▸ TASK BRIEF: Repeat the rows below word for word, without the pictures.

▸ TASK DATA:
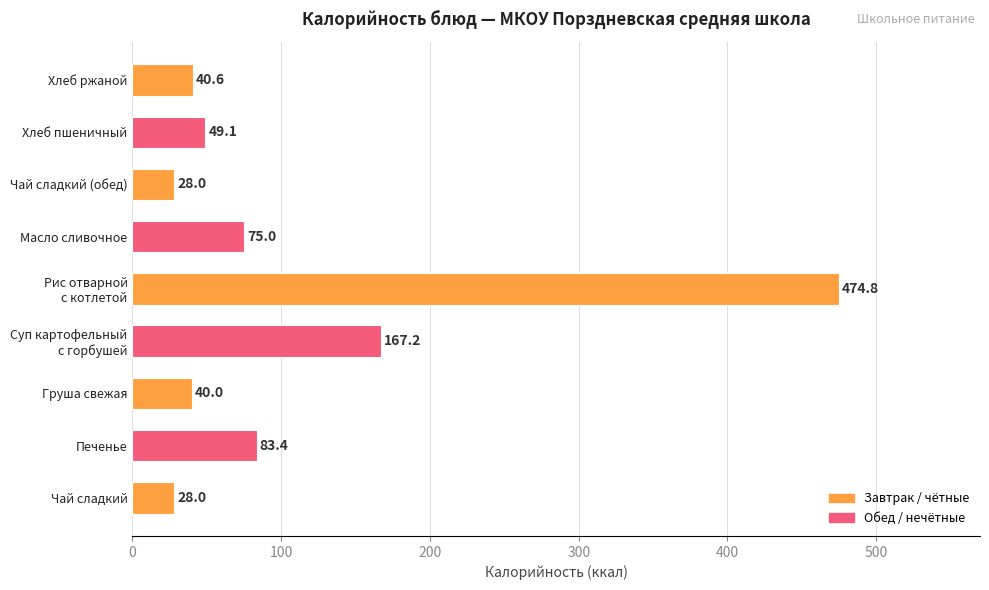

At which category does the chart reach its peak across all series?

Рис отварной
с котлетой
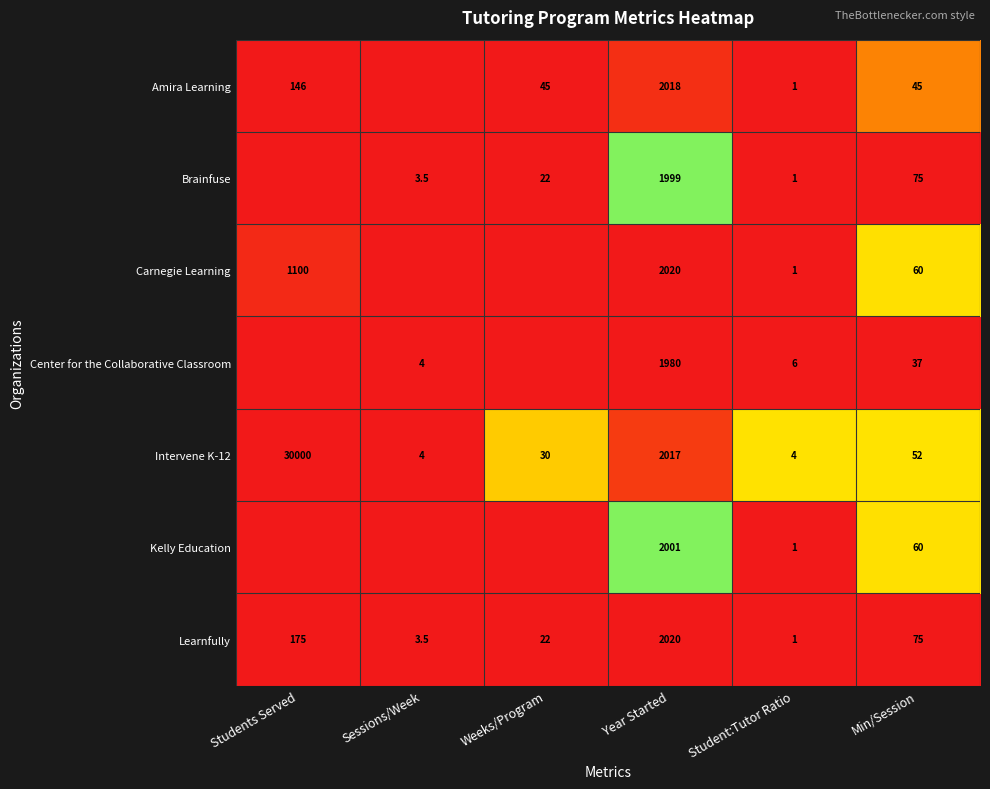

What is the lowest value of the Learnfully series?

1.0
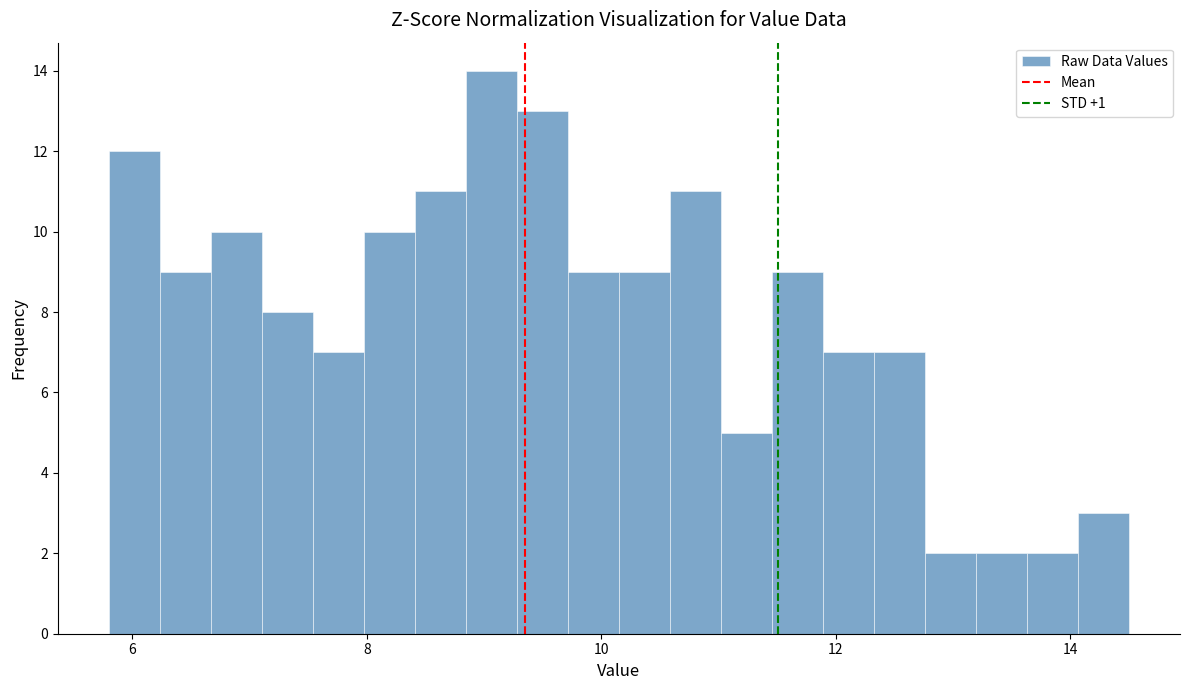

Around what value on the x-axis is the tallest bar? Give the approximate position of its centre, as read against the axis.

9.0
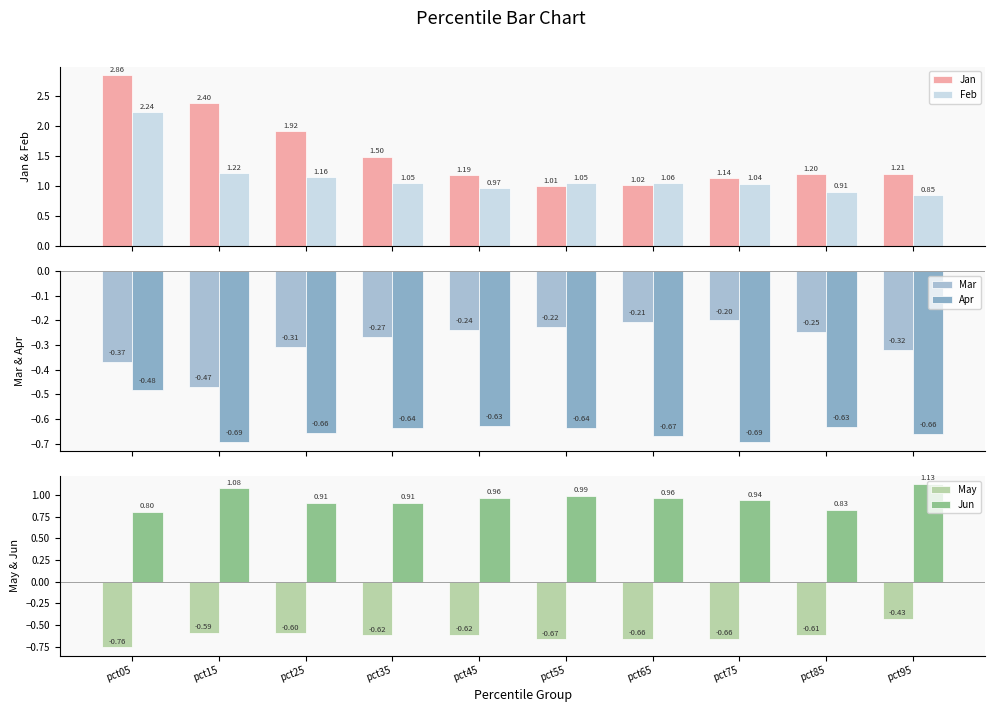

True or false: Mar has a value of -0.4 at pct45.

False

▸ TASK ANSWER:
At which category does the chart reach its peak across all series?

Рис отварной
с котлетой

What is the lowest value of the Learnfully series?

1.0

Around what value on the x-axis is the tallest bar? Give the approximate position of its centre, as read against the axis.

9.0

True or false: Mar has a value of -0.4 at pct45.

False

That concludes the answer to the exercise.